Recently, an image of the Pope wearing a puffer jacket went viral on Twitter. Most people, unfortunately including myself, didn’t bat an eyelid when the image first flashed across the screen. It was later revealed that the image was in fact AI generated. Looking back, it should have been obvious – a major wardrobe overhaul from an institution which is renowned for its conservatism. Where were the internal alarm bells? This viral moment sparked a debate about how untrained we are in distinguishing computer-generated objects from reality – and how our critical thinking is failing us.
The attitudinal divide between students and teachers on the importance of critical thinking is nothing new. ‘Students don’t think critical thinking will help with their studies. They want to focus on vocabulary and grammar which are, of course, important but they need critical thinking to improve their work. They aren’t interested.’ This is what Jessie Wai, a senior lecturer from Education University Hong Kong, shared with us. She went on to say ‘they will only spend time doing something they think is worthwhile, for example, passing an exam, completing an assignment with high scores.’
This perspective isn’t exclusive to her university. Adam Forrester, assistant Dean of the Faculty of Humanities of Hong Kong Polytechnic University, shared a similar experience. He agreed that ‘critical thinking is a more abstract skill and [students] are focused on their immediate concrete needs.’ He believes the lack of interest in developing critical thinking skills may be less of an attitudinal problem and more of a misunderstanding of what critical thinking is and what it can do.
It’s important to grasp how critical thinking, and what we must be critical of, has changed over the last generation – and how these changes are only accelerating. Students must understand that it goes beyond just interrogating texts and their sources. It is an opportunity to understand cultures and place information in a context – what Zhang (2020) describes as an ‘intercultural communicative competence’.
In the critical thinking unit of Study Skills Success, Clarity’s academic study skills program, learners are taught several critical thinking skills they apply to various contexts. For example, understanding and analysing the issue of obesity in Western countries; identifying flawed logic in the private vs public school debate; and recognising motivations and persuasion techniques in reporting. The unit provides typical source texts like blogs, news articles, audio debates and more. But beyond these more traditional topics, we wish to look at the new challenges students face: intellectual property on social media; the benefits and perils of ChatGPT and other AI tools; cultural access and respect online. Although we can’t anticipate everything students will come across, nor exactly how the digital landscape will change, it is vital to stay informed on the trajectory of change and equip learners with the tools they need to make a self-assessment of new technologies and trends.

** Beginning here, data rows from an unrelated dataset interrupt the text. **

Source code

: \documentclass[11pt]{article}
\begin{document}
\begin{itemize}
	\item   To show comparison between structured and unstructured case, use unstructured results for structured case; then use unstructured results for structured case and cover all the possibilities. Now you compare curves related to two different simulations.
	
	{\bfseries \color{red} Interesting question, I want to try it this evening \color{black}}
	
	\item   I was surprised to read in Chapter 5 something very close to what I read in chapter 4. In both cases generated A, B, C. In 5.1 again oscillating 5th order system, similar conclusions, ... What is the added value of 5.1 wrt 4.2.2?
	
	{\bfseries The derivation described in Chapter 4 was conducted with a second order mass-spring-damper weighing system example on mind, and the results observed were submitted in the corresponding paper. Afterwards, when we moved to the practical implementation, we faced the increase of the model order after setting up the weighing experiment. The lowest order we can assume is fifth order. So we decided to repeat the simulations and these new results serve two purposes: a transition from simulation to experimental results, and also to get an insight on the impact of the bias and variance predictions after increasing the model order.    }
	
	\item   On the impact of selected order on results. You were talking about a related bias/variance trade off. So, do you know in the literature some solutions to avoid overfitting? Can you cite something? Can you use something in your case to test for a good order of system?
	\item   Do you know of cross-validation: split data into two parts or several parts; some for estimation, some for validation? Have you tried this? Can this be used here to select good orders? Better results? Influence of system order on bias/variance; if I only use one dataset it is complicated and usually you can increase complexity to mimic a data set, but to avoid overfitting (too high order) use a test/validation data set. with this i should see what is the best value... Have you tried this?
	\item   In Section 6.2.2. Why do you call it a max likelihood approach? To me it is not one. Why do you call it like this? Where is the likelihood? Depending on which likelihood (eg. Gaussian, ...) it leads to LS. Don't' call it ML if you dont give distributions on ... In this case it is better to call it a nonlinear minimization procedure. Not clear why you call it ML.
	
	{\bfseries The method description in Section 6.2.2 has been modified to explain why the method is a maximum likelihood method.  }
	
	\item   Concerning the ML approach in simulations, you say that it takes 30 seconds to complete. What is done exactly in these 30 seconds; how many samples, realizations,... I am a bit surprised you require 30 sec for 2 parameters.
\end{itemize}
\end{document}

We know that students who practise critical thinking perform better in their exams – but how can we encourage them to engage with it more? Here is what Adam Forrester had to say:
‘Students have a very busy schedule. They often think “What do I need to do to complete this assessment?” The workload is intense, especially for senior year students. But those who think about their subjects and reflect, they perform much better. It all depends on assessment design. Some assessments are poorly designed and do not require critical thinking…It depends on the design of the curriculum at school.’
To combat this lack of engagement from students, one school decided to integrate critical thinking practice into the exam curriculum. Shung Tak Catholic English College introduced Study Skills Success into their school curriculum using two methods. They started by conducting formal and informal familiarisation sessions with the program to show students they could use it anywhere on any device. They also aligned the Study Skills Success syllabus with their own so it could be formally used as supplementary materials for the students to do at home, for example, teaching the critical thinking unit in the lead up to mock and final exams. Ms Kwan, the teacher that led this project, reported an improvement in her students’ performance when they had to engage with the content as part of their mandated studies.
Like most of us, students won’t engage with something unless they have to – their resources are stretched thin. By integrating critical thinking development into their academic and personal contexts, we can demonstrate how relevant the skill is to survive in today’s world. AI is powering forwards – and nobody wants to be caught believing the Pope is trending in fashion week.